BEGIN Study text
We have no default inborn rational system that can keep the inner beast in check, what we have is a sophisticated cognitive system that serves the “inner beast”.
The primary purpose of a central nervous system is to facilitate action in the service of metabolism. How the body is faring, is of the utmost importance to the brain, because without a well-functioning body, there will be no living human.
Dual system thinking, or one system thinking
One popular theory of cognition is the system 1 and system 2 theory. It states that cognition can be intuitive, fast and mostly irrational (system 1) or logic, slow and mostly rational (system 2). This idea was popularized by Daniel Kahneman in his book “Thinking, Fast and Slow”.
Kahneman´s work builds upon the discoveries that he and his colleague Amos Tversky did in the early 1970s. They discovered that humans were not that rational after all. The rational human, homo economicus, was a common belief at that time, and still is in neoclassical economics.
So called dual process psychologists proposed the idea that there must be two systems in the brain then. Because they could not believe that humans are all irrational. However, there is no reason to believe that we have a default rational system in the brains “first floor”. What Kahneman and Tversky discovered was not a faulty system of the brain, it was a central part of how it works.
Unfortunately, this was not how it all played out. Ancient ideas of cognition and brains did not end at the beginning of the 21st century, in fact, now everybody seems to know and believe them.
The system 2 was quickly connected to the brain’s first floor, the neocortex, and it has informed leadership, politics and mental health work ever since. However, did we get better organizations, better policies, or mentally healthier people in those years? Not really. And perhaps, one of the reasons that we have failed is that the idea of the brain as a house with rational and irrational floors is simply not correct.
The implications of a different brain
The common belief is that we must be as rational as possible, and that the rational resides in the neocortex, the frontal-most part of the brain. However, contemporary computational neuroscience is showing us a very different use of cognition, and a very different type of brain.
It shows us that the purpose of the neocortex is not to control or inhibit the irrational parts of the brain, the purpose of the neocortex is to control that the reality we would prefer, is the reality we get through the senses.
The brain is, in this view, seen as a feedback-control system, which means that it tries to make sure that it gets the feedback it is looking for. Around 80% of neural signals in the brain are feedback-control signals, which means that they go from top to bottom. Hence, more signals travel from the frontal cortex to the senses, than the other way.
This is because the brain does not passively wait for signals from the world, and then generates outputs, it actively looks for signals in the world by engaging the body.
END Study text
Problem statement.
Please turn the paragraph of the article on cognition that starts with "One popular theory of cognition" into a short bulleted list that keeps its main facts. The listing that follows isn't needed here.
BEGIN Given entries
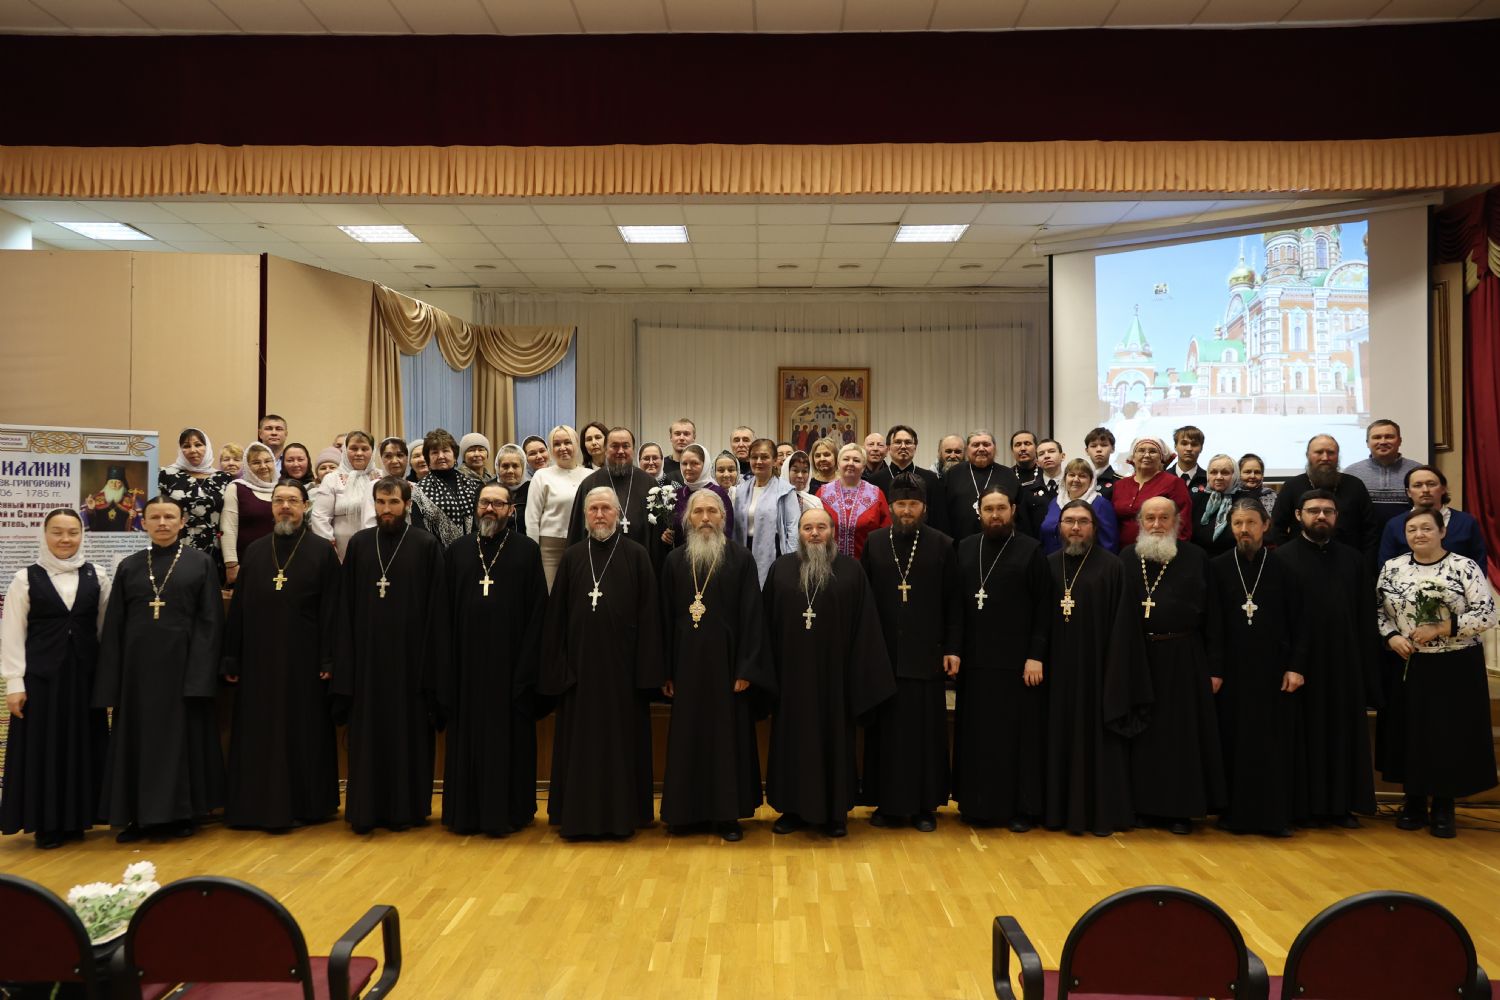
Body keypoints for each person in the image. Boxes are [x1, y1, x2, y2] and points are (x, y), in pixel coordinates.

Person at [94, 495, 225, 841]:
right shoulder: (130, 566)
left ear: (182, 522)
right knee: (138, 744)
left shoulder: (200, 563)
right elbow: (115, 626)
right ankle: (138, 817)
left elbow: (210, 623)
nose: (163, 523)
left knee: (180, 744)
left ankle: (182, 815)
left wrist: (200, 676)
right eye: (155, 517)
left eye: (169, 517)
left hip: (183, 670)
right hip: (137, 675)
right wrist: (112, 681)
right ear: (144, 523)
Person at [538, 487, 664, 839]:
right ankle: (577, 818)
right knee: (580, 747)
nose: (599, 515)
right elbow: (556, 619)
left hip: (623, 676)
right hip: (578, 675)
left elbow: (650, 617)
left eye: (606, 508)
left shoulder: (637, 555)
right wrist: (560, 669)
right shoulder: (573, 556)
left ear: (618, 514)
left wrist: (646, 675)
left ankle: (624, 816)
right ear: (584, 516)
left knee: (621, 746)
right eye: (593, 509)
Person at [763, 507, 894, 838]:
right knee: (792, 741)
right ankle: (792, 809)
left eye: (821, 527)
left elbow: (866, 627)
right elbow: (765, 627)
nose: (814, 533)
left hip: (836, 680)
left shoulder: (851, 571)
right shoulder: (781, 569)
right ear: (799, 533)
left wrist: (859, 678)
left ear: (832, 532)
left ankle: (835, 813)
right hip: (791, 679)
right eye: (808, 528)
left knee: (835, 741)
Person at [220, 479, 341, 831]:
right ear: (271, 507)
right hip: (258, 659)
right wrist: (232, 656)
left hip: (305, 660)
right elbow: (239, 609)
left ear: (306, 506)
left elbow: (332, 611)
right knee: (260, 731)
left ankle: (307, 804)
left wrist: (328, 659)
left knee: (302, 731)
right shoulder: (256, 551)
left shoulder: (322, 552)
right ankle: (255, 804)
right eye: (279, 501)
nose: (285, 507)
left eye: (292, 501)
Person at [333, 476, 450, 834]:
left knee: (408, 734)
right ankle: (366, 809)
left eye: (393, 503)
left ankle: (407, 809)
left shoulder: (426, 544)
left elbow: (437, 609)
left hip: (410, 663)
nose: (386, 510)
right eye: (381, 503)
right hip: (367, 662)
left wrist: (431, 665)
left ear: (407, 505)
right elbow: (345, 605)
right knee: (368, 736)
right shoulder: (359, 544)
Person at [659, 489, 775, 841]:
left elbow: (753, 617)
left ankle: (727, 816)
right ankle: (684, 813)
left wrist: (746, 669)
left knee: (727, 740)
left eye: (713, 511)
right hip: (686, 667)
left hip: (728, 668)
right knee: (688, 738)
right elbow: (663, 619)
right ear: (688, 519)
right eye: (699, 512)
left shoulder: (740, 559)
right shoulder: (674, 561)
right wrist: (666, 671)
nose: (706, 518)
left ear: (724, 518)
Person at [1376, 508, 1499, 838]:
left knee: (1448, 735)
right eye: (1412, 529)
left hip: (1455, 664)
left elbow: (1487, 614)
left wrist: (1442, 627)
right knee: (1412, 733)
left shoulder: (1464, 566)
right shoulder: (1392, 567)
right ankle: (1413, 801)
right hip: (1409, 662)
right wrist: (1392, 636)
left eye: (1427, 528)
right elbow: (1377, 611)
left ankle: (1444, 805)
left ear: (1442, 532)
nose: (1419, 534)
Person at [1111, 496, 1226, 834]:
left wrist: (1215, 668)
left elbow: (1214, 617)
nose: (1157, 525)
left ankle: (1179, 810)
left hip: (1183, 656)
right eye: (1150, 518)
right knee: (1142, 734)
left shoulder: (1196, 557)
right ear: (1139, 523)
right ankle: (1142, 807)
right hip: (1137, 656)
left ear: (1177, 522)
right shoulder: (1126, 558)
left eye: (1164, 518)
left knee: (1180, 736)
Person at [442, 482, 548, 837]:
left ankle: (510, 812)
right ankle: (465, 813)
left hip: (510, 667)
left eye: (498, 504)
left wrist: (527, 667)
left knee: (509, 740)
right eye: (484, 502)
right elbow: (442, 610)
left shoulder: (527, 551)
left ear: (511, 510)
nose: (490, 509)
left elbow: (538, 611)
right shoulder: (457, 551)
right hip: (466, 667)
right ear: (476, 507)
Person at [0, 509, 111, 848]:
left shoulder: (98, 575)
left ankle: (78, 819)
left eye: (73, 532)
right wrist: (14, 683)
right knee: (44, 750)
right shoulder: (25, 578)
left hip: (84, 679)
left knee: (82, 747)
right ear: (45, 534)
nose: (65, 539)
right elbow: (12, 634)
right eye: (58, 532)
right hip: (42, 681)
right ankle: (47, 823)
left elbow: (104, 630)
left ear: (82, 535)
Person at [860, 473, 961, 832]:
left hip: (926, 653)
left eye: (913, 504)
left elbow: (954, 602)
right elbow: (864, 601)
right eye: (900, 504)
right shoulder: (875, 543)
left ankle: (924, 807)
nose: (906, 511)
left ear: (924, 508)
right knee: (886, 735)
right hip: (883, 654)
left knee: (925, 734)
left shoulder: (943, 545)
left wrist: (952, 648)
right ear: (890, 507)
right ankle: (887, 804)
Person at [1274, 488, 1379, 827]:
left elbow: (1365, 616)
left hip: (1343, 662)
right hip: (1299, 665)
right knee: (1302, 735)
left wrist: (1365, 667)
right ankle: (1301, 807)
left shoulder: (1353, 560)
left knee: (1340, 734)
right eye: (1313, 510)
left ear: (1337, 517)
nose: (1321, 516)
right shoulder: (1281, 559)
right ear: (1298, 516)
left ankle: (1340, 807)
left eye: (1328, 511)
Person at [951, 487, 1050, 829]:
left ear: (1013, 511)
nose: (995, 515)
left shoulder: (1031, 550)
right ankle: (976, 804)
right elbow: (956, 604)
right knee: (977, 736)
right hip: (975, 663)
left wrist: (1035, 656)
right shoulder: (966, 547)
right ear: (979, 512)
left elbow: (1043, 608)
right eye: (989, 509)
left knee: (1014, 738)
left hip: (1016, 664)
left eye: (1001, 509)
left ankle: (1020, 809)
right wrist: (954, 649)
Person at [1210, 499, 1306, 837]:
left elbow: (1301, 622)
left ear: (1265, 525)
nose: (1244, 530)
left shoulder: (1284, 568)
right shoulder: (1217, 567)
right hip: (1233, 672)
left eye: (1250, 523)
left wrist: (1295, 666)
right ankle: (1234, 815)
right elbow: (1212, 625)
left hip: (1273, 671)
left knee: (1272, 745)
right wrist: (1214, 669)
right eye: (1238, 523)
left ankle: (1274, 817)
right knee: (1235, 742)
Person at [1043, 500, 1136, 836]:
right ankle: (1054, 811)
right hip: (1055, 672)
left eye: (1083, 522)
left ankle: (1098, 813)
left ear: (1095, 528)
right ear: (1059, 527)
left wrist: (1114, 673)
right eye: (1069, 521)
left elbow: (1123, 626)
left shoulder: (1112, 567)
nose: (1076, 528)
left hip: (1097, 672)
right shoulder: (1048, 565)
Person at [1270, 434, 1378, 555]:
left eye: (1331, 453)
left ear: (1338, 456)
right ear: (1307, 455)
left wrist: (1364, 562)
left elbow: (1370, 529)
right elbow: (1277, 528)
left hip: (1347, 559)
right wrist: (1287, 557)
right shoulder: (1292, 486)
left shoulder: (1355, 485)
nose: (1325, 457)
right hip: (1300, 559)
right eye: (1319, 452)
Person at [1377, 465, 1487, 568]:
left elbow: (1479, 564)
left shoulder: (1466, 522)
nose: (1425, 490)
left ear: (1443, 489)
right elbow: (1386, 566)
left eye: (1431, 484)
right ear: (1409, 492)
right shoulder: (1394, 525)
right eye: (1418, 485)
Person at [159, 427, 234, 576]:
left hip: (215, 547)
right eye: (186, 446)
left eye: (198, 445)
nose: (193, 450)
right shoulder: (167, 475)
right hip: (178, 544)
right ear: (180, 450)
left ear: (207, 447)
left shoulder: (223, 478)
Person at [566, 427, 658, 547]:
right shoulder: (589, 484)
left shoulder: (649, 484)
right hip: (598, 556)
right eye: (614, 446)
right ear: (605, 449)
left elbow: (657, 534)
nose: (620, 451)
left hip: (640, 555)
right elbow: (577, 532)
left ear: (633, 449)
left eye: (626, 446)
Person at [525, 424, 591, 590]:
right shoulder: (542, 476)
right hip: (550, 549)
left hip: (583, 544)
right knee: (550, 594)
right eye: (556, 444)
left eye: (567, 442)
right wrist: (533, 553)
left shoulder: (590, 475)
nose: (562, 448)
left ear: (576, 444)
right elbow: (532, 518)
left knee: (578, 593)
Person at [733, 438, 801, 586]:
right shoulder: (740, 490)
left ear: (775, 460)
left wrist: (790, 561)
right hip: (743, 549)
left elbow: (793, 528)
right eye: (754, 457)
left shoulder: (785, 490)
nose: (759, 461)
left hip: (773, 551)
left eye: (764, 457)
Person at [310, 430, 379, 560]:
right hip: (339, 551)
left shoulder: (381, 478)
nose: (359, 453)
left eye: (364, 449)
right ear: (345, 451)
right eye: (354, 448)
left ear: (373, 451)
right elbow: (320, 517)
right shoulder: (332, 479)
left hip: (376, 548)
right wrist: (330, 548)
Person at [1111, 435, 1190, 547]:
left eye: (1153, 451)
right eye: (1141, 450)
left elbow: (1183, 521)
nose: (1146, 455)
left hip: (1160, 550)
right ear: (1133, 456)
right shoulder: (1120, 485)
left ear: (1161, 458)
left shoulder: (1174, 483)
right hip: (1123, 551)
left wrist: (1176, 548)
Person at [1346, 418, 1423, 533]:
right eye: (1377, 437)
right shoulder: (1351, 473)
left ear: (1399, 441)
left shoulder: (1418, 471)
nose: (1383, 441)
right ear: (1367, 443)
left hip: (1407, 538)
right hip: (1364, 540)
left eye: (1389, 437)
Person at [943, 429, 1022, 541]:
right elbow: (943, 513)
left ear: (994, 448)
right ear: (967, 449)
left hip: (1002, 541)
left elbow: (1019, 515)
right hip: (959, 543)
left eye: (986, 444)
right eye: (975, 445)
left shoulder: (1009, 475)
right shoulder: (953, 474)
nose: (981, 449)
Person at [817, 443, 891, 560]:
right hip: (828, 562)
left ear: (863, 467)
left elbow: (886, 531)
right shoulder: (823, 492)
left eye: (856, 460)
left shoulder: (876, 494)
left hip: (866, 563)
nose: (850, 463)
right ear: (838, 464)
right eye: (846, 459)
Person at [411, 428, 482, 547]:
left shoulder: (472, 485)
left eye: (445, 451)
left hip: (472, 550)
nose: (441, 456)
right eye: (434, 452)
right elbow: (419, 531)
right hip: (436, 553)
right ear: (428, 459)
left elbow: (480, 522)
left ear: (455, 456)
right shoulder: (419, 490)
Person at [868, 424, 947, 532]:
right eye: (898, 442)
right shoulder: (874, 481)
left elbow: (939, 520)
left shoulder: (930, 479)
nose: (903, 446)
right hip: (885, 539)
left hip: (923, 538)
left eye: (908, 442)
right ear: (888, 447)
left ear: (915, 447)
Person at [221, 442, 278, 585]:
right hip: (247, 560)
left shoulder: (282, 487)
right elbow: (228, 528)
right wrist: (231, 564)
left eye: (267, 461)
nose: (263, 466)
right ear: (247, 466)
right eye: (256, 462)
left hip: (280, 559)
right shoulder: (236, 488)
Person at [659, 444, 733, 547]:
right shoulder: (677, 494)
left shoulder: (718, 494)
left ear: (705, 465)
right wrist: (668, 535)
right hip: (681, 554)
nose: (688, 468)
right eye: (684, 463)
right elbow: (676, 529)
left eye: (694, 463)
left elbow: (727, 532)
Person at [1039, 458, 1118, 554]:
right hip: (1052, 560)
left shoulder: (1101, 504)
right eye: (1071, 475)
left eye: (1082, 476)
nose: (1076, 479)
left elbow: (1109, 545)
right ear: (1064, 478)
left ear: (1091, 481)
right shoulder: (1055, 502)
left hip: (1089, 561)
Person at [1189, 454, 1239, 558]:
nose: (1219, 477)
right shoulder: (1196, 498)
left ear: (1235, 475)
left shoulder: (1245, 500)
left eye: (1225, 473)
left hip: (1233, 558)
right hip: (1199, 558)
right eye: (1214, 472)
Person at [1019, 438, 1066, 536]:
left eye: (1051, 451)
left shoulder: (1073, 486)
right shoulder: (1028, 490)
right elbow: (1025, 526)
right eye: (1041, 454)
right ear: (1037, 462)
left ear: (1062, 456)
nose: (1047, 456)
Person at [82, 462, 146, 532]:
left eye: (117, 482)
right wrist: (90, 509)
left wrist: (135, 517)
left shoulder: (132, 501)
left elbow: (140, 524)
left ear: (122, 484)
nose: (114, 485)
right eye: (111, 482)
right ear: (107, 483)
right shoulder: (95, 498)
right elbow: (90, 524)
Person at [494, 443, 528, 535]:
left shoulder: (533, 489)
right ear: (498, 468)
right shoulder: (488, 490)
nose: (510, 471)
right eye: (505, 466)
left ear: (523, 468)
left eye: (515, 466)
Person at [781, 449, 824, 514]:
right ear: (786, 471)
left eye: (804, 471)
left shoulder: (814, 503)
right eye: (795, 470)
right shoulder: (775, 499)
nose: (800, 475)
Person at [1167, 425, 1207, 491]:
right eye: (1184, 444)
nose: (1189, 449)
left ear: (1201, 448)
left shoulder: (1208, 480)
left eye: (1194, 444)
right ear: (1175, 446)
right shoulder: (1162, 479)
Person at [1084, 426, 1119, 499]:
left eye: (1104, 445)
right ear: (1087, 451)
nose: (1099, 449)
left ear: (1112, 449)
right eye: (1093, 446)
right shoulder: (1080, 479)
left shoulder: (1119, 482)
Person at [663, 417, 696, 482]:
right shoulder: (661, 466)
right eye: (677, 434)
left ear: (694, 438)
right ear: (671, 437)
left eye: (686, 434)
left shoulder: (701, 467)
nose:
END Given entries
Response below.
- A popular theory holds that cognition works in two systems.
- System 1 is intuitive, fast and mostly irrational.
- System 2 is logic, slow and mostly rational.
- Daniel Kahneman popularized the idea in his book "Thinking, Fast and Slow".